(Stored data)
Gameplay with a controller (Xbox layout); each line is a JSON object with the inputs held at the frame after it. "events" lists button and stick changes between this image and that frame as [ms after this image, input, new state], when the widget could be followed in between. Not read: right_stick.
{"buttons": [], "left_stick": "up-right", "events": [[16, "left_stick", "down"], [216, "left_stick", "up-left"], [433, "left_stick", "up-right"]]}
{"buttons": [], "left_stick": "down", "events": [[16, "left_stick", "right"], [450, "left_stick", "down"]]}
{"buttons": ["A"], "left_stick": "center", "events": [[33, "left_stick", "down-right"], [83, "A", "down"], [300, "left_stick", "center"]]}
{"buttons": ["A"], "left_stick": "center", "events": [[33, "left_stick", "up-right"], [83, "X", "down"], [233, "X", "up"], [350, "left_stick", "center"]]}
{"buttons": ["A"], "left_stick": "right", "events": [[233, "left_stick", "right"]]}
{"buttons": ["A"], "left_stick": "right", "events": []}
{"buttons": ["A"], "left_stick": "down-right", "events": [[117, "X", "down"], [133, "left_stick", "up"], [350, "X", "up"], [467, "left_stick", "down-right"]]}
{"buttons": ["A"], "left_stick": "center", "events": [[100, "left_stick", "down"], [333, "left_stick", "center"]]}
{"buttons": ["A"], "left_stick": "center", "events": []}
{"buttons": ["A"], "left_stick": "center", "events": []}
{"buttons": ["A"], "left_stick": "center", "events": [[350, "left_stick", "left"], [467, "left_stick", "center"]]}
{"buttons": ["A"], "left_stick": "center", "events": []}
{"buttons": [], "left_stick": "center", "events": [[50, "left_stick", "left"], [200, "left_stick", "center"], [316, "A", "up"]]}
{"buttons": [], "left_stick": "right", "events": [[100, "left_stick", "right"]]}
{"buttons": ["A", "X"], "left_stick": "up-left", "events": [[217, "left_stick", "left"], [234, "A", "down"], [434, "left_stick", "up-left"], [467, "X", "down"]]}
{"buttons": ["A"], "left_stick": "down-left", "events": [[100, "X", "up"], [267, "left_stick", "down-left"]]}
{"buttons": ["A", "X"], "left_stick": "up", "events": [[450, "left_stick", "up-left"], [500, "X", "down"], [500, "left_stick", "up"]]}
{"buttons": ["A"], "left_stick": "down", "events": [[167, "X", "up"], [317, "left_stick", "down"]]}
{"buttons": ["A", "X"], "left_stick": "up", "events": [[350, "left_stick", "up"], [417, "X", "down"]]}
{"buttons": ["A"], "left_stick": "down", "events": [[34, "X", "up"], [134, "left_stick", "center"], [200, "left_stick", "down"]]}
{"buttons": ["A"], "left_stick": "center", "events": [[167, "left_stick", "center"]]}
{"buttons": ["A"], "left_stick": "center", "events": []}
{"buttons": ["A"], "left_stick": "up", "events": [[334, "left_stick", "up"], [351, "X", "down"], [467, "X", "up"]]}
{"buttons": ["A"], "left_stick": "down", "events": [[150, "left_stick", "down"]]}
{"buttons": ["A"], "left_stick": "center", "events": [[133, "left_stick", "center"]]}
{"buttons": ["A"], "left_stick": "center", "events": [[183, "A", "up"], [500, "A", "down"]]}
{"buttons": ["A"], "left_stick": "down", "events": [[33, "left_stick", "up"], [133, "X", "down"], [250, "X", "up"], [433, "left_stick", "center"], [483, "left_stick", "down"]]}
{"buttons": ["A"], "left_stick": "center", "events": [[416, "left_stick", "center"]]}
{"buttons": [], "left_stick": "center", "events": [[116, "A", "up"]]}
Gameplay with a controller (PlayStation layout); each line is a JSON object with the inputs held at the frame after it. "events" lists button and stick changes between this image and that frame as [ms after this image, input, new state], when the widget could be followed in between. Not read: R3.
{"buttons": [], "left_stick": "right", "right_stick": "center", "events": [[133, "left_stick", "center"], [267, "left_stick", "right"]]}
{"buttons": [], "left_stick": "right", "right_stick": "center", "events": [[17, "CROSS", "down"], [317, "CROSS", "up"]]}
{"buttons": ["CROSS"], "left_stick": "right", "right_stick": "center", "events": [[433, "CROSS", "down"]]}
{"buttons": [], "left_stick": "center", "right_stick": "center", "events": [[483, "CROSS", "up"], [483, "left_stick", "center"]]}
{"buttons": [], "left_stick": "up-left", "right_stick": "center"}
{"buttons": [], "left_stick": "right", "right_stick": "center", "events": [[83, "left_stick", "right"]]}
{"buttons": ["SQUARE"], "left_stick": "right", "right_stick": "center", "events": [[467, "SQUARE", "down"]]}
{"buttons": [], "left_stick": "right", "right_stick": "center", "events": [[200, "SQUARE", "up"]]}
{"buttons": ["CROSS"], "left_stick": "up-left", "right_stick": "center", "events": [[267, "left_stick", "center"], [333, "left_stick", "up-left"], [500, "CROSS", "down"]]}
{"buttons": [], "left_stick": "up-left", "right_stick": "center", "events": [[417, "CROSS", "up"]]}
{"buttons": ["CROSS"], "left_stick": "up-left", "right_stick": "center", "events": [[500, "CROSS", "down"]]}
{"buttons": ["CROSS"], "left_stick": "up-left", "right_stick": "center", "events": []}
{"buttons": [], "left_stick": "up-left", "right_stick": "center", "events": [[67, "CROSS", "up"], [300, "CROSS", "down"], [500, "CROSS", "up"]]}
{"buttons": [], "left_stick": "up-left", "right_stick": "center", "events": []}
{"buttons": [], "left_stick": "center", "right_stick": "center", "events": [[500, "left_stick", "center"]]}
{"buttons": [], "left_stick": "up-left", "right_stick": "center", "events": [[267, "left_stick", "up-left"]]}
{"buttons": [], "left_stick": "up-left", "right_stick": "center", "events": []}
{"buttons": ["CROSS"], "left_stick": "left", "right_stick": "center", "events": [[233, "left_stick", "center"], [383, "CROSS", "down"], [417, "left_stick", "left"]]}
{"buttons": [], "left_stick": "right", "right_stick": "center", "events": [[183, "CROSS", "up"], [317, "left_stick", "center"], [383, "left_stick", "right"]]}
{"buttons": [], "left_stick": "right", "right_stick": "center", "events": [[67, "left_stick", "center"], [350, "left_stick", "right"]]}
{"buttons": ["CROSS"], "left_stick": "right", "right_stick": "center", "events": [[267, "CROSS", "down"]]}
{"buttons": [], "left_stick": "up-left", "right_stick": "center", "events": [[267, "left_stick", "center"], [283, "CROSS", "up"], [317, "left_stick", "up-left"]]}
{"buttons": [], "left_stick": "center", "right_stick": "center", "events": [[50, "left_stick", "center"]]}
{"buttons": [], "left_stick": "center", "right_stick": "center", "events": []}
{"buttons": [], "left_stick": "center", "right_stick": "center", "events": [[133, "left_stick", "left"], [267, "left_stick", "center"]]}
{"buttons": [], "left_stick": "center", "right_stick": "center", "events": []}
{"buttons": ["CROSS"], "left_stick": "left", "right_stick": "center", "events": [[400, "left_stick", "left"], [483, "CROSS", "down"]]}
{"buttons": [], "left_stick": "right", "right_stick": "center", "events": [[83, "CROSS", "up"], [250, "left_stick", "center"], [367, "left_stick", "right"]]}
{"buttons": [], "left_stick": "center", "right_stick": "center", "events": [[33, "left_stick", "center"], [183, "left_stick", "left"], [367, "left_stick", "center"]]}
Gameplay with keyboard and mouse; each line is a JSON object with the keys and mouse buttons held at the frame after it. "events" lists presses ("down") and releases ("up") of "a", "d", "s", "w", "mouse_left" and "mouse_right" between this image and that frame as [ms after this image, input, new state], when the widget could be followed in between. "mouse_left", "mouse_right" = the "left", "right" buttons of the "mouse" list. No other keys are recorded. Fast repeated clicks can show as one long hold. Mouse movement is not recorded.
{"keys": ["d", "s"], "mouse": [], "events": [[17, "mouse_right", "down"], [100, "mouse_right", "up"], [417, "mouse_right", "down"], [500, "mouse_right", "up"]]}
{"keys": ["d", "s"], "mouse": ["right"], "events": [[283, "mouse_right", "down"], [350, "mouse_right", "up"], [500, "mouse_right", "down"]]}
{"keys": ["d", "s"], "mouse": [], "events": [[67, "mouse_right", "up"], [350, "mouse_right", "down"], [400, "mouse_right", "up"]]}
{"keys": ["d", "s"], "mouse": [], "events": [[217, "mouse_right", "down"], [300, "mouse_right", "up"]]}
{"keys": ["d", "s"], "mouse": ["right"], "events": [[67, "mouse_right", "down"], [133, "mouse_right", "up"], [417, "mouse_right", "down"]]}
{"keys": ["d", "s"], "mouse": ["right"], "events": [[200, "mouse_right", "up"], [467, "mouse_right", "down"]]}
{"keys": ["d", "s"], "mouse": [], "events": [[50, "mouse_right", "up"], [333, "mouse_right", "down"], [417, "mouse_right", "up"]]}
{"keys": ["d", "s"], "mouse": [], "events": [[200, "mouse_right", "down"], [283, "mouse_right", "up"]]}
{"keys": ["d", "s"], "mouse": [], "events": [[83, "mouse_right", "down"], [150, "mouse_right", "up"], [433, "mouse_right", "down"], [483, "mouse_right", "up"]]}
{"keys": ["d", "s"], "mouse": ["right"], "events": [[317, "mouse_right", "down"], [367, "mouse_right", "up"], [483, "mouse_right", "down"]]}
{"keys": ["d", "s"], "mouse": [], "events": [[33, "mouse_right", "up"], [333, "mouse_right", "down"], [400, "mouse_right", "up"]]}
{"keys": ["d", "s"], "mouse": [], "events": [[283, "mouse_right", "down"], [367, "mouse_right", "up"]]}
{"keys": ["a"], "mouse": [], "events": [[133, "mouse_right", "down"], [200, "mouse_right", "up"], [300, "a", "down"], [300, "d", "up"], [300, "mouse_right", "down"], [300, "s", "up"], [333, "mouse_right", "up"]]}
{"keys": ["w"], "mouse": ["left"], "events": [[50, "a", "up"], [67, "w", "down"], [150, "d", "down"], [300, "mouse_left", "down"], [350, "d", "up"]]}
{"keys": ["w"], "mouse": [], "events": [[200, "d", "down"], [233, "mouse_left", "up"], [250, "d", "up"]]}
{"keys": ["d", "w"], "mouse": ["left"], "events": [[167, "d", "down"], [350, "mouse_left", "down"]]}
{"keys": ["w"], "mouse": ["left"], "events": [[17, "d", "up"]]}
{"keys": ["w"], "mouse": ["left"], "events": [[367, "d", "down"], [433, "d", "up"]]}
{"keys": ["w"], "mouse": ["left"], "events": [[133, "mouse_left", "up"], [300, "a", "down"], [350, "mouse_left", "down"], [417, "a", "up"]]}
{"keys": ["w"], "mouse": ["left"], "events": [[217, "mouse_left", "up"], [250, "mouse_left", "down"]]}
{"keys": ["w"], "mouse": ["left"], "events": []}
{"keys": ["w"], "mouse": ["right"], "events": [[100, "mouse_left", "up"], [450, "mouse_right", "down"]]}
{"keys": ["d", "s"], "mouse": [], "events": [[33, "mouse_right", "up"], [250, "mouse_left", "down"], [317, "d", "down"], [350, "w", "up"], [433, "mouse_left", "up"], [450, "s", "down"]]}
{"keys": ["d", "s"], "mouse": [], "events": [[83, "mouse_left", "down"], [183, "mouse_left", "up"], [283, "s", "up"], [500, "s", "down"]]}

• [Problem details]: Give the number of lines above that include "SQUARE". Write nothing else.

• [Response]: 2